#### TO-DO ITEM:
The answer is to be an exact copy of the lines below running from the line with "[click me](#play) |" down to the line with "[click me](#jdkcrossthread) |", both ends included, and nothing more.

Top of SOURCE INFORMATION

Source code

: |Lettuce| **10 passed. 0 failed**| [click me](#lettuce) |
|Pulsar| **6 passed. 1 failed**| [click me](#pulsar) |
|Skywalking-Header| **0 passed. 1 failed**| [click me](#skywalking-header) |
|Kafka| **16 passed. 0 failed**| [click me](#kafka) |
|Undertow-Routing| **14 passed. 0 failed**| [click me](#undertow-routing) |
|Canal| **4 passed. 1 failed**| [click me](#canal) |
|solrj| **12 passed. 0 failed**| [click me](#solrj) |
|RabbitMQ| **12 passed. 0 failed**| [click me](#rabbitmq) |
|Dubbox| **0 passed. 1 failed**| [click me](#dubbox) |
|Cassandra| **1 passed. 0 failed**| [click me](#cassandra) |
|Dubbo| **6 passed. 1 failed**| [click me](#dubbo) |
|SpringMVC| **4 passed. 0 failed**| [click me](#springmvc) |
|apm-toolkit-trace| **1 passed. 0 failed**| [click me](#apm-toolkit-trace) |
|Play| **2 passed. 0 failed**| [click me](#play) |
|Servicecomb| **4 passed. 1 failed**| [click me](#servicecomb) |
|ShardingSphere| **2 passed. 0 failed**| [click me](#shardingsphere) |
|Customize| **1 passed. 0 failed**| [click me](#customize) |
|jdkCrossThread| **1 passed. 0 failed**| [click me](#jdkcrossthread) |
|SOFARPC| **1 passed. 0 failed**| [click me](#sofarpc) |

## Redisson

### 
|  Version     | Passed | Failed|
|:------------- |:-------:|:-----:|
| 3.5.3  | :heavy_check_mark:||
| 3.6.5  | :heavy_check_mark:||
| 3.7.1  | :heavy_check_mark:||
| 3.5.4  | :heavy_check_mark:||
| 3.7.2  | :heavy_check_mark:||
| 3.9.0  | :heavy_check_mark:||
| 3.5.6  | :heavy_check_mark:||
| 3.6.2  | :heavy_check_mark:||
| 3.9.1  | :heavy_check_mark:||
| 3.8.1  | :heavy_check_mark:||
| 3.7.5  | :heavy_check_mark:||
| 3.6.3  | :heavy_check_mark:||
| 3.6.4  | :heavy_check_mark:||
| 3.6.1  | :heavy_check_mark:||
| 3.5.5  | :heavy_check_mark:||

Bottom of SOURCE INFORMATION

#### YOUR RESPONSE:
|Play| **2 passed. 0 failed**| [click me](#play) |
|Servicecomb| **4 passed. 1 failed**| [click me](#servicecomb) |
|ShardingSphere| **2 passed. 0 failed**| [click me](#shardingsphere) |
|Customize| **1 passed. 0 failed**| [click me](#customize) |
|jdkCrossThread| **1 passed. 0 failed**| [click me](#jdkcrossthread) |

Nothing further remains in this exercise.